I was lucky enough to be given some wild duck from on of my wife's patients this last weekend. It was a treat! Here is the recipe. Hope you enjoy it! 


1 pound wild duck breast- skinned

1 cup milk

1 tablespoon salt

1/2 teaspoon ground black pepper

1/2 teaspoon poultry seasoning

1 cup while wheat all purpose flour

1/2 larger yellow onion

2 large ribs of celery

3 medium carrots

canola oil

1 tablespoon dried rubbed sage

1/2 cup Root beer

1/2 cup beer

1 teaspoon Apple cider vinegar

1 ice cube of chicken glace

1 carton of low sodium chicken broth



1. Soak the duck breast in milk for about 4 hours. Keep refrigerated. This only needs to be done if you are using wild duck and it is on the gamey side. Skip this step if you are using farm raised. 

2. Mix salt, pepper and poultry seasoning.  

3. Drain and pay dry duck breast. 

4. Season both sides of the duck with the seasoned salt from step 2. Let this sit at room temp for 1 hour. 

5. While the duck is resting it is time to start the broth.
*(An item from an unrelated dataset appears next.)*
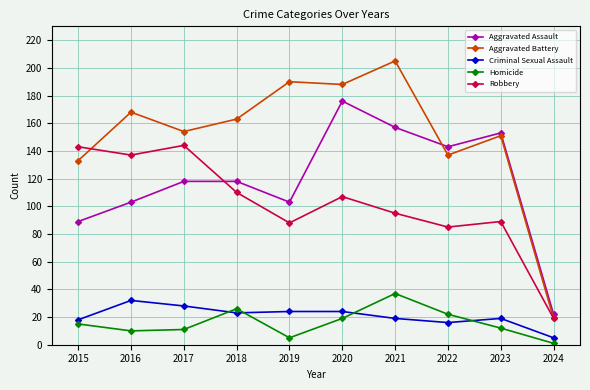

Where is the first local minimum for Aggravated Battery?

2017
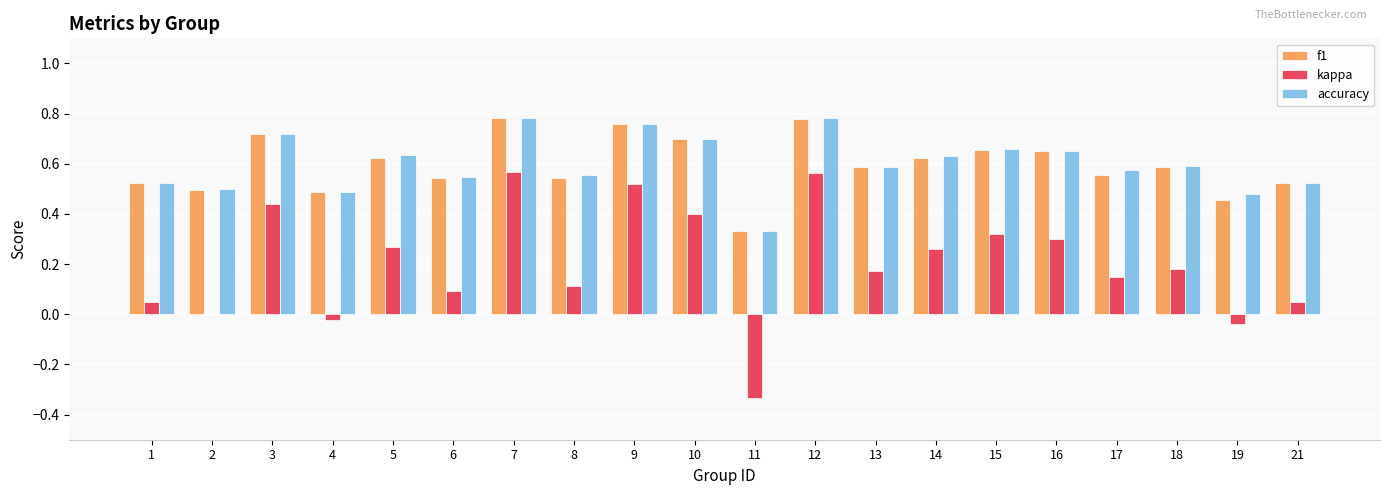

Which series changed the most between 5 and 9?

kappa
Start by preheating a crock put on the high setting.

6. Next clean and chopping the carrots, celery and onion. A 3/4 inch rough chop is what I used. 

7. Sauté mirepoix over high heat until carrots and onion start to brown a little bit. Add sage and cook for an additional 30 seconds. Move to crock pot. Save pan for frying duck- do not clean. 

8. add chicken glace ice cube and chicken broth to crock pot. 

9. Without patting the duck dry place in a plastic zipper bag with the flour. Close the bag and shake vigorously. let sit for 5 minutes. 

10. Add enough oil to the frying pan to shallow fry the duck. Preheat while the duck is resting in the flour.  

11. Remove duck from the flour and gently shake off any excess flour. Shallow fry just long enough to brown the flour crust to a golden color. Move duck to crock pot.  

12. Carefully discard oil from the pan.  

13. Deglaze pan with Root beer, beer and apple cider vinegar. cook to syrupy consistency. Using a spatula scrape syrup and any bits left in the pan into the crock pot. 

14. Leave crock pot on high until you see the edges start to simmer then turn to low. Leave on low for 4-6 hours. I am usually cooking for my family between 11pm-12am and will just leave it on low until I wake up at 6am.  

15. Remove duck from broth. Shred or chop. I used about a 1/3 inch dice. Add back to broth. Taste for seasoning. Adjust with any remaining seasoned salt. Add extra salt and pepper if necessary.  


I intended to take this one step further and make dumplings; similar to chicken and dumplings but ran out of time so it just got served with a pot of rice, chopped avocado, chopped fresh tomato, chopped cilantro and lemon wedges. 

I hope you enjoy this recipe as much as we did!  




Gustatory French Toast Recipe

This recipe was featured in Coronado Magazine recently. It is a great home version of what we do at the restaurant.

Gustatory Brioche French Toast

This recipe is a mixture of my grandmother’s French toast and my wife’s love of coconut and crunchy things! We keep it traditional serving it with maple syrup but it also tasted great with fresh berries and whipped cream. The French toast makes a great Monte Cristo Sandwich as well! Just replace the granola with crushed up potato chips. 

1 Cup Cream

1 Cup Milk 

3 Eggs 

¼ Cup Honey 

Pinch Salt 

Pinch Cinnamon

1 Loaf Brioche

1 recipe Granola

8 Tbsp Unsalted Butter 

Mix cream, milk, eggs, honey, salt and cinnamon until smooth. Cut brioche into 1” thick slices. Should get about 12 slices. Dip brioche into mixture, coating all sides. Lay on hot, buttered griddle or skillet and pat top with an even layer of granola. Flip and cook lightly on granola side. Flip back over (so the granola is facing up) onto a cookie sheet and finish in the oven at °350 until dry, about seven minutes. Serve with butter and maple syrup. Enjoy leftover granola as a snack!


1 ½ Cups Plain Granola 

¼ Cup Shredded Sweetened Coconut 

1/8 Cup Chopped Macadamia Nuts 

2 T Honey 

Mix all ingredients. Lay flat on sheet pan and bake at °350 until golden brown. Stir often while baking.